Pose landmark coordinates
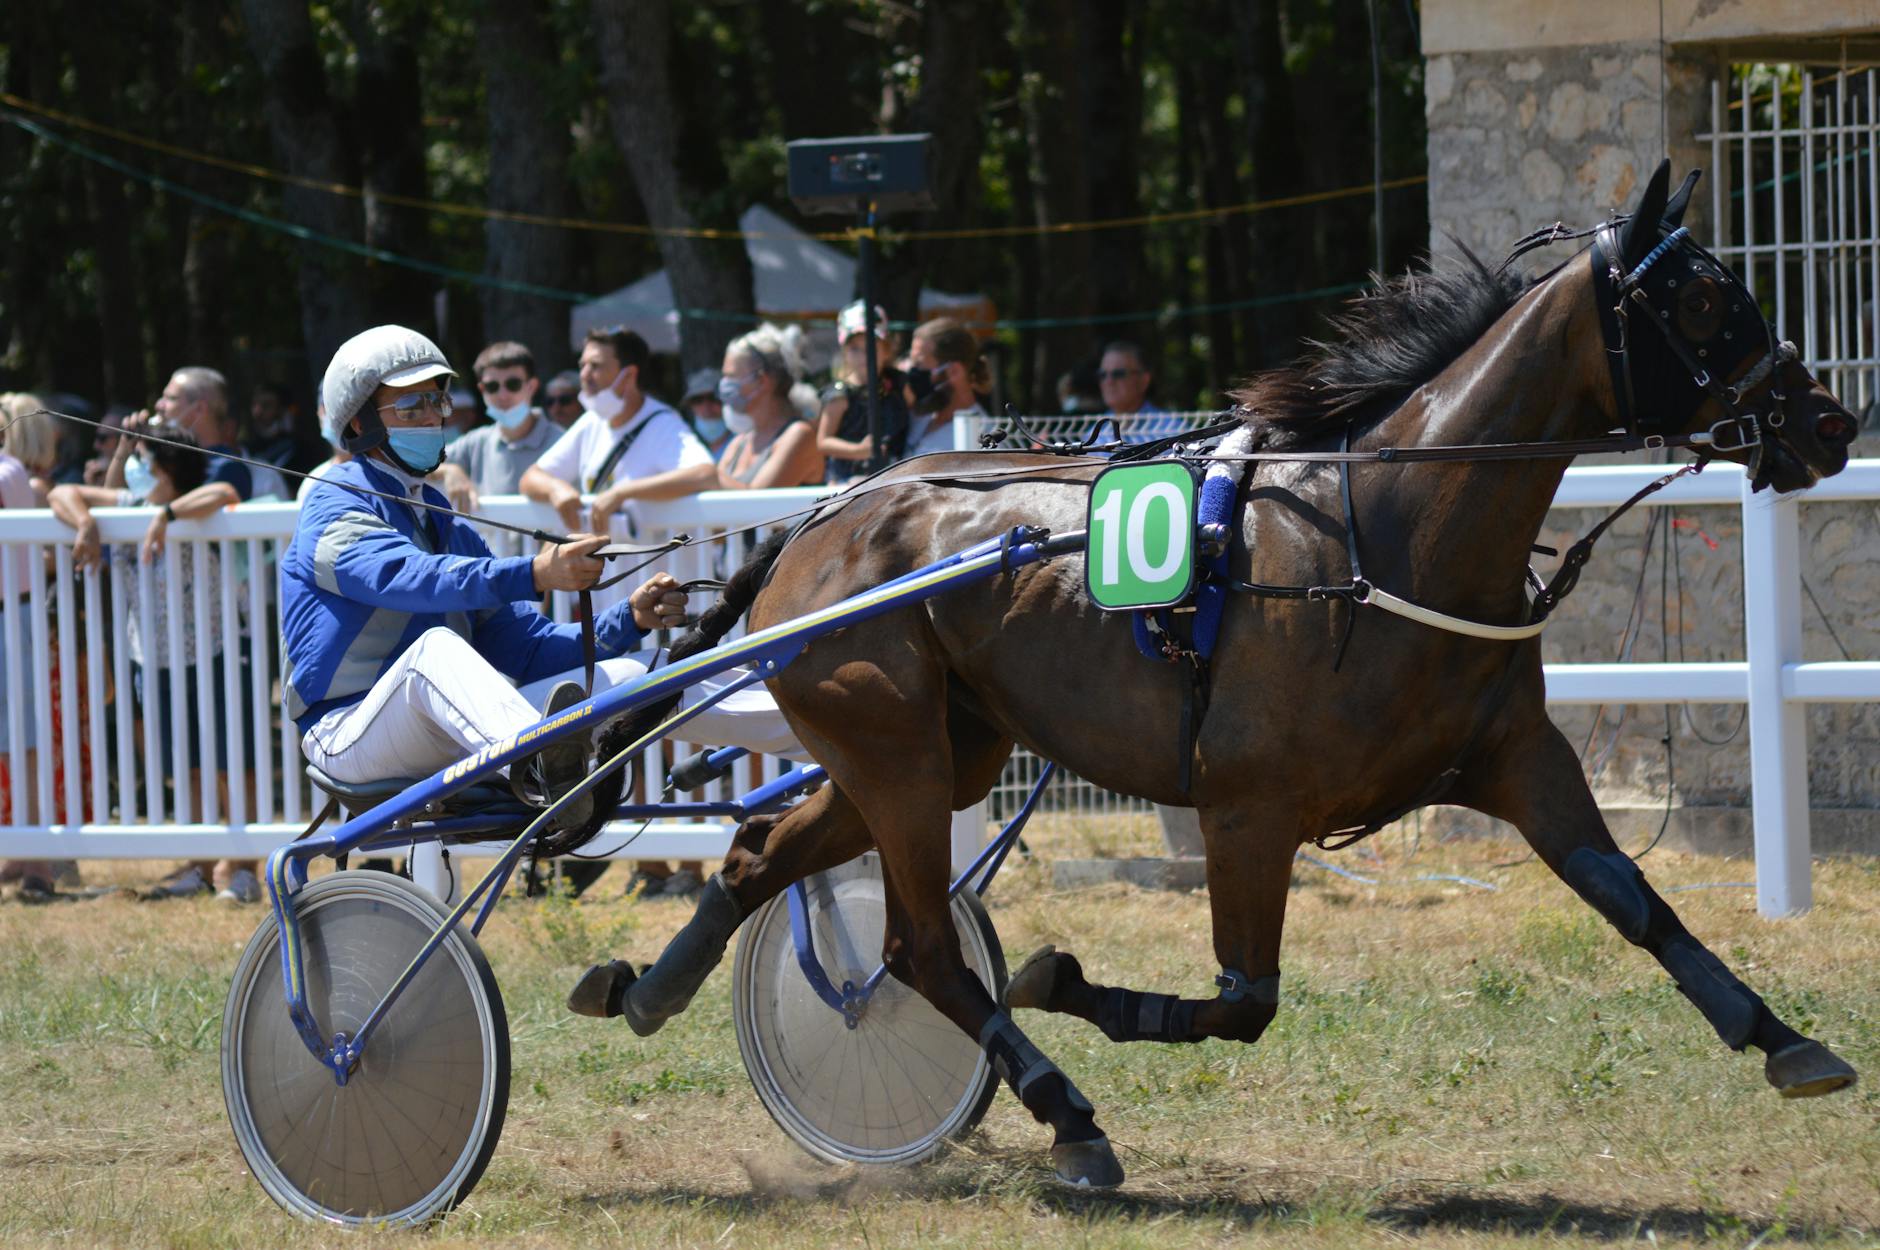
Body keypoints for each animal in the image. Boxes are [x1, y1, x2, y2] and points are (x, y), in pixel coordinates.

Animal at [575, 160, 1864, 1187]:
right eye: (1701, 299)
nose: (1826, 422)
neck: (1386, 530)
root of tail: (816, 521)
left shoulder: (1513, 757)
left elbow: (1634, 899)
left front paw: (1784, 1039)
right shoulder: (1249, 806)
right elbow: (1243, 999)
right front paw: (1061, 975)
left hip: (938, 752)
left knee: (762, 850)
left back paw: (648, 986)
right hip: (891, 748)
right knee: (920, 947)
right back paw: (1067, 1115)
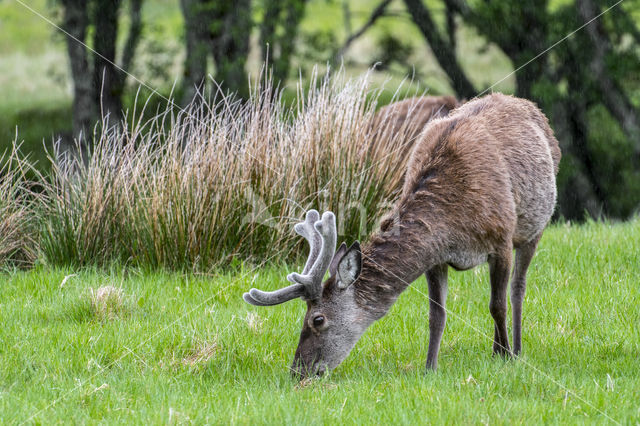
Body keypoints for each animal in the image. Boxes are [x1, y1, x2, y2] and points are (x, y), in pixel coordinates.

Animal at [244, 92, 560, 376]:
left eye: (317, 319)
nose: (298, 370)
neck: (454, 220)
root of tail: (528, 105)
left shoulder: (501, 240)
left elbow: (497, 305)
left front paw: (504, 356)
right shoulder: (436, 258)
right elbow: (437, 315)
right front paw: (430, 368)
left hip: (535, 227)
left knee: (517, 289)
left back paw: (514, 347)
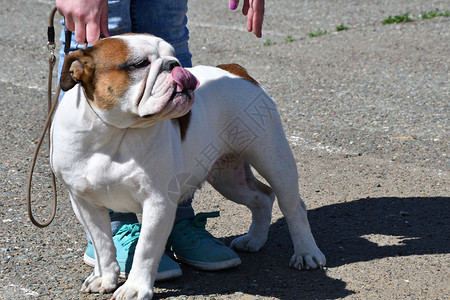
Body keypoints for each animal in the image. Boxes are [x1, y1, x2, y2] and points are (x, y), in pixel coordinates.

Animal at [51, 34, 326, 298]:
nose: (174, 65)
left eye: (173, 55)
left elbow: (145, 249)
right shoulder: (85, 204)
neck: (113, 132)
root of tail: (235, 70)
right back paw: (254, 240)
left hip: (274, 159)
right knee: (262, 197)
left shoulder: (158, 202)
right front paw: (105, 278)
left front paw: (135, 288)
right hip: (229, 178)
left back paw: (306, 253)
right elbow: (102, 244)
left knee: (293, 207)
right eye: (139, 64)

## Exercise objective
Starting at the line with "left back paw: (514, 347)", write out every line exactly through the final line of the records above, both included, and skip the pictures.

## Response to this exercise
left back paw: (514, 347)
Body keypoints for each animal in the image. Boxes are [x1, y1, x2, y2] and points are (x, y), in pixel coordinates.

Animal at [51, 34, 326, 298]:
nose: (174, 65)
left eye: (173, 55)
left elbow: (145, 249)
right shoulder: (85, 204)
neck: (113, 132)
root of tail: (235, 70)
right back paw: (254, 240)
left hip: (274, 159)
right knee: (262, 197)
left shoulder: (158, 202)
right front paw: (105, 278)
left front paw: (135, 288)
right hip: (229, 178)
left back paw: (306, 253)
right elbow: (102, 244)
left knee: (293, 207)
right eye: (139, 64)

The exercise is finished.